Make small business loans

‘If you’re for job creation, you can’t be against the job creators.’

So says a television news commentator, stating the obvious. But small businesses are well-known job creators, and they’re they ones being denied bank loans that would help them grow and spark the economy and add jobs. This has been going on for too long.

Joe Nocera had a good op-ed piece on this in the New York Times the other day. He personalizes the larger story with two personal accounts.

His problem was — and is — the same one facing millions of small businesspeople.  With lending standards extraordinarily tight in the wake of the financial crisis, banks simply aren’t making small business loans, not even to perfectly creditworthy people like David.  Which means he can’t expand — and hire — the way he would like to.  Yes, he said, he could continue to plow his cash flow into the business and grow it slowly.  But to get the firm to the next plateau, he needs a bank loan.

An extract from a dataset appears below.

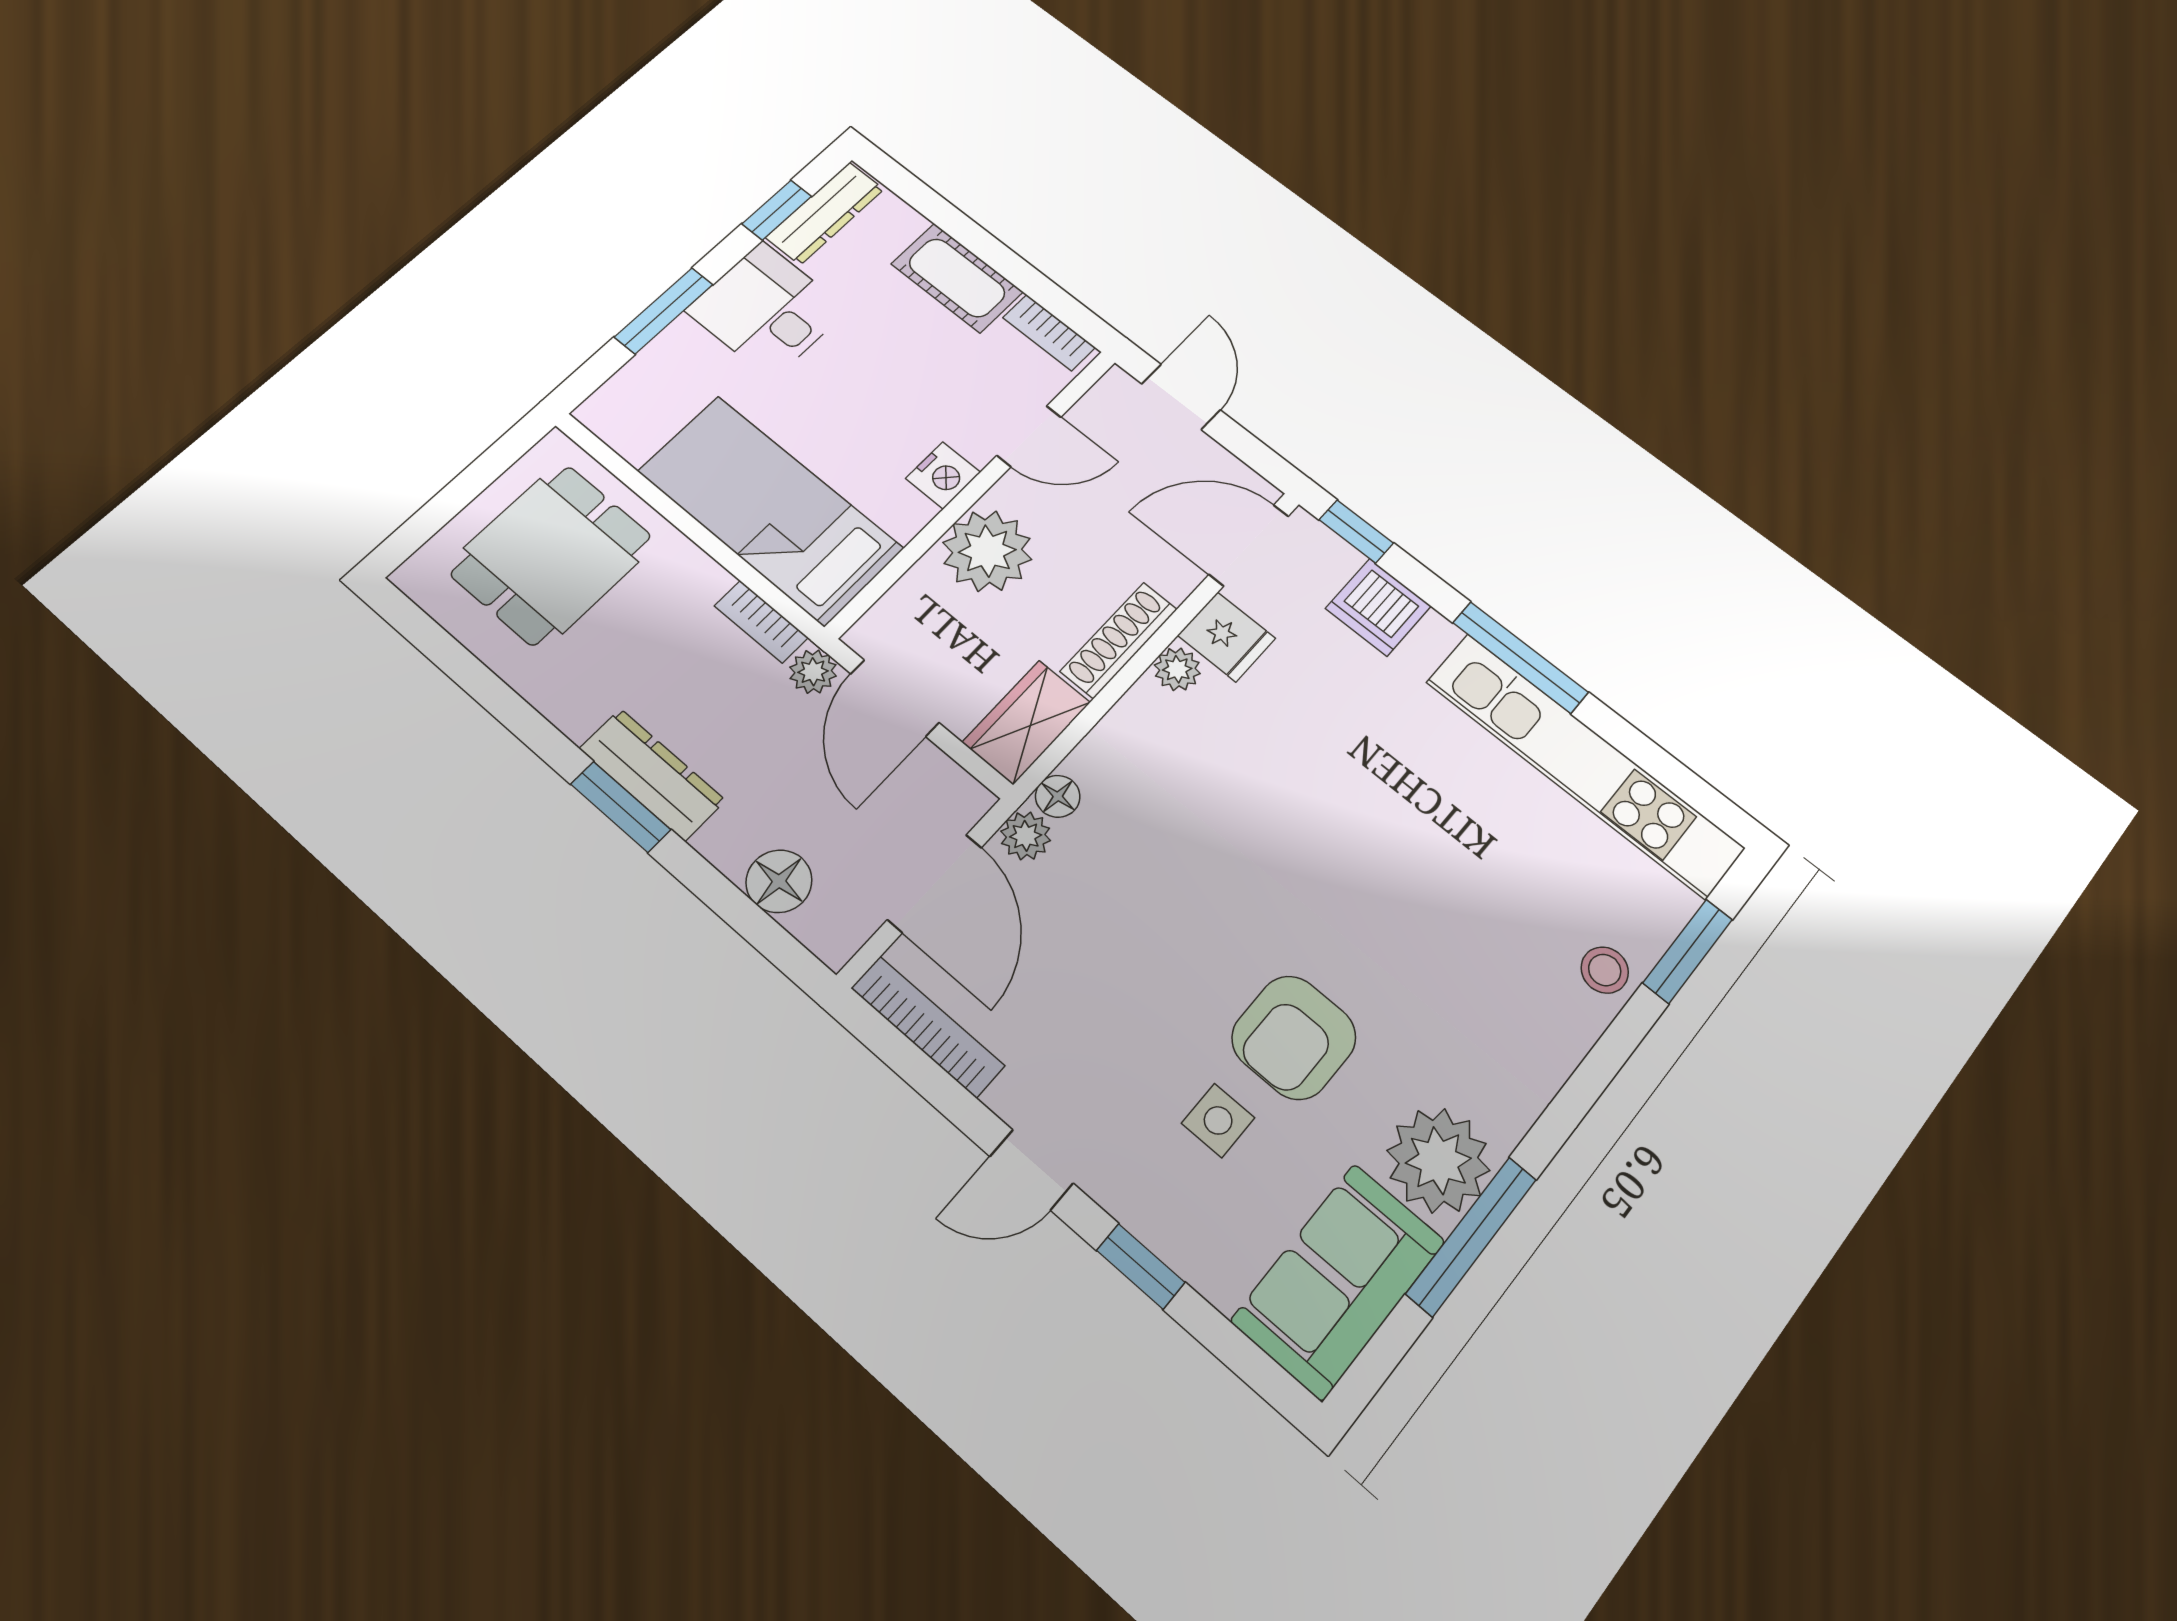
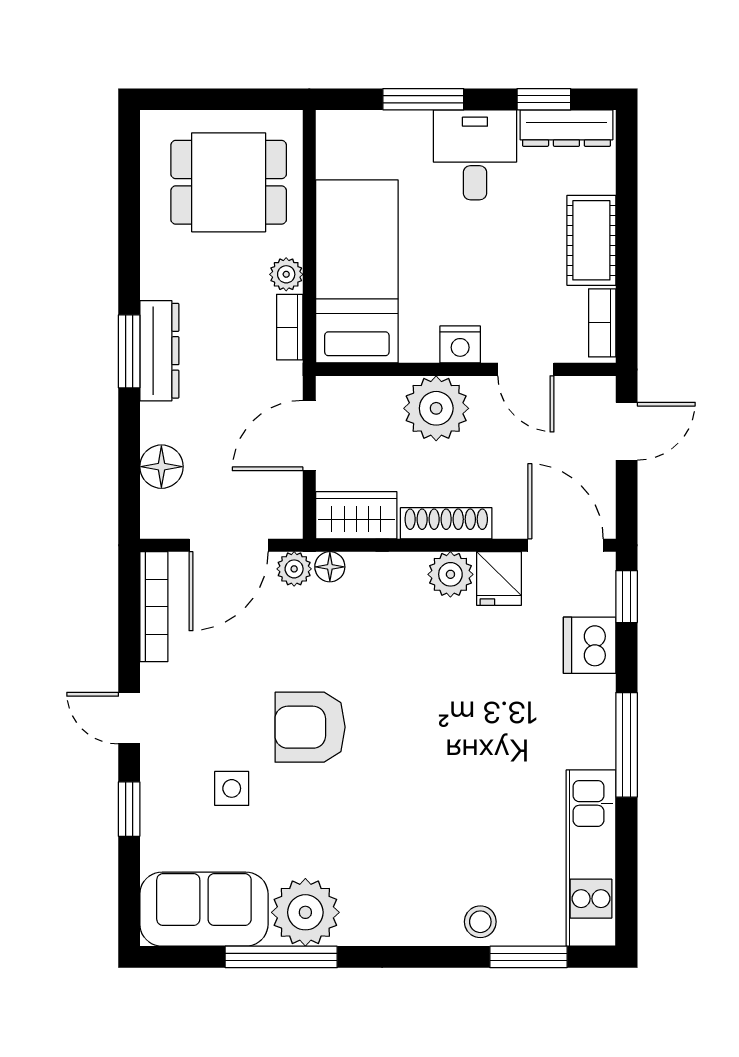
plant: (1177, 669) -> (450, 574), width x1.38, depth x1.38
plant: (813, 672) -> (286, 274), moved
kitchen unit: (1584, 764) -> (591, 858), width x0.73
armchair: (1294, 1037) -> (310, 727), moved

“Banks say they have credit to offer,” he wrote. “And they make you go through all the motions. But then they offer nothing.” He tried three times to wrest a paltry $50,000 from two different banks, including JPMorgan Chase, which the firm uses for its own banking needs. He showed the loan officers Blue Heron’s receivables and its long-term contracts. It didn’t matter. He was turned down all three times. No collateral, said JPMorgan. Lack of a relationship, said the other bank.

As it happens, around the same time I was hearing from David, a small businessman on the West Coast was sending me very similar e-mails…“My wife moved here from China 13 years ago,” Bill wrote. She had already built and sold two spas; now she wanted to create something bigger and more luxurious. If all went according to plan, wrote Bill, she would employ between 25 and 35 people — “something Obama would appreciate,” he added with a touch of sarcasm.

Bill sent me the business plan for the new spa. It was impressive. He outlined Zhiqin’s track record. He explained that the cash flow from his day job — he’s an investment manager — could pay off the loan within 18 months. And then he sent me a chronology of his failed efforts, going back to April 2010, to land a loan that would allow Zhiqin to follow her entrepreneurial dream.

Wells Fargo. Cathay Bank. KeyBank. Columbia Bank. In all, 14 banks turned down Bill and his wife. Lack of collateral was invariably the reason. “Banks tell us to get lost when we come knocking on the door, even though we are putting up 60 percent on a $1.3 million project, which is halfway complete,” Bill wrote in early August.

A few weeks later, however, Bill sent me another, very different e-mail: Bill and Zhiqin were going to get their loan after all. A local institution, Sterling Savings Bank, based in Spokane, Wash., had said yes — much to their amazement and delight.

Why had Sterling been willing to overlook the lack of collateral, which had a been a deal-breaker for every other institution? Because, as one of its executives, Robert Weisel, explained to me, making sensible loans to small businesspeople was how Sterling competed for business — even when the loan applicants didn’t meet “the traditional standard,” as he put it.

“We are linked to our region and our community,” he said. ‘We try to distinguish ourselves by trying to figure out how to make transactions work, even if it means being willing to think outside the box.”

Which gets to the bottom line:

Three years ago, the federal government used tens of billions in taxpayer dollars to save the banking system. Now, at this dire economic moment, the country needs the banks to return the favor. Pushing the country’s banks to act more like Sterling Savings Bank, and less like JPMorgan Chase, is something that the president might want to put on his jobs agenda.